Effects of the Invention Since the present invention is constructed as described above, the cross-sectional area of the magnetic path can be increased to increase the attraction torque of the armature due to the magnetic force of the permanent magnet, and the characteristics of the conical coil spring can be used to move the armature in the printing direction. The driving torque can be increased as it approaches the suction torque, and the moment of inertia of the armature can be reduced by rotating the armature around a fulcrum located at a fixed position near the core. Therefore, the movement of the armature in the printing direction and the return direction can be made extremely fast, and as a result, the time for energizing the coil can be shortened and power can be saved. This has the effect that even when blank printing is performed by blocking the printing with a stopper, the armature can be quickly restored.
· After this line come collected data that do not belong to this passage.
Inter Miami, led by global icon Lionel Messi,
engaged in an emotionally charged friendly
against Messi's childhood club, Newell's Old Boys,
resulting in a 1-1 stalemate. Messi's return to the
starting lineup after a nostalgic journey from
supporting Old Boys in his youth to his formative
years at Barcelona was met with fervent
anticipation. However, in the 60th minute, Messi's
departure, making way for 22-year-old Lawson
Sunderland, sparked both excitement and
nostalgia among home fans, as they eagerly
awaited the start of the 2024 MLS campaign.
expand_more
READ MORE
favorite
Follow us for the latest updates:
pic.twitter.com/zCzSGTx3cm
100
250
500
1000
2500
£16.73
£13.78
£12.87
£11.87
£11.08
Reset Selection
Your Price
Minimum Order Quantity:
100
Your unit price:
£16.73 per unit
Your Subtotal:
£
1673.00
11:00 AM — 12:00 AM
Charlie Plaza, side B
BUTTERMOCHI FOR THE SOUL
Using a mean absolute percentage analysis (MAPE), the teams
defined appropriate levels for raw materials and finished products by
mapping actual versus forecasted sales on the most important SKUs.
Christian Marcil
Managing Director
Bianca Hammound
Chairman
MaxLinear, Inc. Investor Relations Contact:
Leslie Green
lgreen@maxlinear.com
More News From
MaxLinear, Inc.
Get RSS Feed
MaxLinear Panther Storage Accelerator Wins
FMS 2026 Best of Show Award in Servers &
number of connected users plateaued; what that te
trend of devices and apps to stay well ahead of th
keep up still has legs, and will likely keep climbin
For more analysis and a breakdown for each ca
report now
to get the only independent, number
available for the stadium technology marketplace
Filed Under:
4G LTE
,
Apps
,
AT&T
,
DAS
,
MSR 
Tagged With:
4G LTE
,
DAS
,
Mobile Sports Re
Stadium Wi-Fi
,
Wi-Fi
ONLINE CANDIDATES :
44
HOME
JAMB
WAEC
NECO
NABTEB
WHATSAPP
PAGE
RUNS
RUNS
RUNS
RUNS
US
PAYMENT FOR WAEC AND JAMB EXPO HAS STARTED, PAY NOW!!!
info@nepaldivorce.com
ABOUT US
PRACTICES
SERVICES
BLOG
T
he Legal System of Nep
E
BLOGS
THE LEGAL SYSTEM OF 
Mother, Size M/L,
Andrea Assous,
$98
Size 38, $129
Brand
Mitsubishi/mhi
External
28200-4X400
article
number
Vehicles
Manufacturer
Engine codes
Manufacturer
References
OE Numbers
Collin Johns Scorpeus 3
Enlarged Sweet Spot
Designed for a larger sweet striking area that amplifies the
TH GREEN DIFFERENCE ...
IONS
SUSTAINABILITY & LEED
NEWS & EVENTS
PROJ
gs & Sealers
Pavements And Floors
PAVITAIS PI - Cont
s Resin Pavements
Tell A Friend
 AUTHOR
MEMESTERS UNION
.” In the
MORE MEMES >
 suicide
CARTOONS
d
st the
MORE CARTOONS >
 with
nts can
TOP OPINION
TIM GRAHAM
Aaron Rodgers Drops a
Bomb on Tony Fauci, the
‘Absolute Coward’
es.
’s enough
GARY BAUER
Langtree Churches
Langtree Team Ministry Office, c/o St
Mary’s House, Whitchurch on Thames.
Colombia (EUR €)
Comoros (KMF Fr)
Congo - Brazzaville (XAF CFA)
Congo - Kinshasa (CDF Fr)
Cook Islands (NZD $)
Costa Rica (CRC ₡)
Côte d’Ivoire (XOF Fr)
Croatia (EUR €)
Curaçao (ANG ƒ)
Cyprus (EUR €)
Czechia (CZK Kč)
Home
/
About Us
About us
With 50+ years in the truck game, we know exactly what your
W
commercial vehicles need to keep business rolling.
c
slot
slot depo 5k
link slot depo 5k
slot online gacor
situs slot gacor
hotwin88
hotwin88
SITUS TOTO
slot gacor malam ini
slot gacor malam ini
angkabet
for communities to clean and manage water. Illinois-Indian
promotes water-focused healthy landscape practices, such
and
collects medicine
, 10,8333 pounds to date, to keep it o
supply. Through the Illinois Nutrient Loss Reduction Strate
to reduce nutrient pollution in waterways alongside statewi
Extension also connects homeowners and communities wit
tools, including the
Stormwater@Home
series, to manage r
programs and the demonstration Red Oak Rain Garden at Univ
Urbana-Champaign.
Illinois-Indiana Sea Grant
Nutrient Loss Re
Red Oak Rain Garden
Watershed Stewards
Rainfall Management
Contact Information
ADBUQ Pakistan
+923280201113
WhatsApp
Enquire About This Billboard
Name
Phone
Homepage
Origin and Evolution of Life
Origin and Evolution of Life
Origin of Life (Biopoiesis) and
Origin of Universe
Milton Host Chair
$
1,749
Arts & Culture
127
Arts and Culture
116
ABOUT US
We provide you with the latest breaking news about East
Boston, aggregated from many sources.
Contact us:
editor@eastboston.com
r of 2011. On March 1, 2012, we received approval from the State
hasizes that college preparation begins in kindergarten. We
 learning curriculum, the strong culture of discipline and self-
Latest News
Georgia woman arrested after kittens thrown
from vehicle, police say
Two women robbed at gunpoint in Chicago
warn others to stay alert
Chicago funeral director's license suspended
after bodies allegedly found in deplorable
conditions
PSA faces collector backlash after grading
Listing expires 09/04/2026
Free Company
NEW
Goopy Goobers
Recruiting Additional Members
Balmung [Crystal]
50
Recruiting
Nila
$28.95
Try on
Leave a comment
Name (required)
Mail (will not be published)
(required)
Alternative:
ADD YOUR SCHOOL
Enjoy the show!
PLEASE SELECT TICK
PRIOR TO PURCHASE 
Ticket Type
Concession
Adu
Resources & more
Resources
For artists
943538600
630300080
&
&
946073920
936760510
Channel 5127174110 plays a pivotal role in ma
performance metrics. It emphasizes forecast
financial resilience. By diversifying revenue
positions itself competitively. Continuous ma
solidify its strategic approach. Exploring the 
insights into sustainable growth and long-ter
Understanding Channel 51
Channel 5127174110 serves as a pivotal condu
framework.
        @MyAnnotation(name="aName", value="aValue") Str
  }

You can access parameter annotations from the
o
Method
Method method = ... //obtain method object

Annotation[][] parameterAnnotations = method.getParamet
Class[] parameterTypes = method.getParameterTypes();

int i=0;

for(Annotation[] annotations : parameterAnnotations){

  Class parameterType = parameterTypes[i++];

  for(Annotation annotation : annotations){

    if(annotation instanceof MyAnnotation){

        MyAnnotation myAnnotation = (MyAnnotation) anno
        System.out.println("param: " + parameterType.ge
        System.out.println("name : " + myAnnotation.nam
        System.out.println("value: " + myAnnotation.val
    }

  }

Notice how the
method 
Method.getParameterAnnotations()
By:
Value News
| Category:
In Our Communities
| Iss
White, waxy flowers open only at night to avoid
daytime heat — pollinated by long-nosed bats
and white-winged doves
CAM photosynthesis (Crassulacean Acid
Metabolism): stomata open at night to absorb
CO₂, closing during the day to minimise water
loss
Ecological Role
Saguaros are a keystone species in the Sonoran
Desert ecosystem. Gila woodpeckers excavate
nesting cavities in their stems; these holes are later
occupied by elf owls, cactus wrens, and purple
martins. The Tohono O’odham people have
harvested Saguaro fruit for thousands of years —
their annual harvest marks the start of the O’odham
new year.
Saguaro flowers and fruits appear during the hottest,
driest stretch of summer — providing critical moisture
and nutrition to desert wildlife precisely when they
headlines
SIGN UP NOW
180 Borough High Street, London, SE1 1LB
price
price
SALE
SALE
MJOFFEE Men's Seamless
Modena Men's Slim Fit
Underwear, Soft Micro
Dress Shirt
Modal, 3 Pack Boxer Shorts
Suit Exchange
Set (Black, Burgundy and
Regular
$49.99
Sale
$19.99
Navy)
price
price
[Brief explanation of drawings]

Fig. 1 is a longitudinal side view showing one conventional example, Fig. 2 is a graph showing the change in the attraction torque by the permanent magnet and the driving torque by the leaf spring, and Figs. 3 and 4 show other conventional examples. FIG. 5 is a graph showing changes in the attraction torque by the permanent magnet and the driving torque by the leaf spring; FIG. 6 is a longitudinal side view showing the first embodiment of the present invention; FIG. 7
8 and 8 are graphs showing changes in the attraction torque by the permanent magnet and the driving torque by the conical coil spring, and FIG. 9 is a longitudinal sectional side view showing a second embodiment of the present invention. 18... Permanent magnet, 19... Core, 20... Coil, 22... Attraction surface, 25... Amature, 2
6...Fully point, 34...Conical coil spring, 4
2...Core, 43...Amateur, 45...Fulcrum.

Claims (1)

[Scope of Claims] 1. An armature is provided so as to be able to rise and fall freely around a fulcrum located near the attraction surface of the core, and a permanent magnet is provided in a magnetic circuit to attract the armature to the attraction surface, and an excitation action causes the armature to move up and down. A release type dot printer head, characterized in that a coil for releasing the armature from the magnetic flux of the permanent magnet is attached to the core, and the armature is biased in the printing direction by a conical coil spring. 2. An armature is provided to be able to rise and fall freely around a fulcrum located near the attraction surface of the core, a permanent magnet is provided in the magnetic circuit that attracts the armature to the attraction surface, and an excitation action causes the armature to be attached to the permanent magnet. A release type characterized in that a coil for releasing from magnetic flux is attached to the core, the armature is biased in the printing direction by a conical coil spring, and a stopper is provided for preventing excessive movement of the armature in the printing direction. Dot printer head.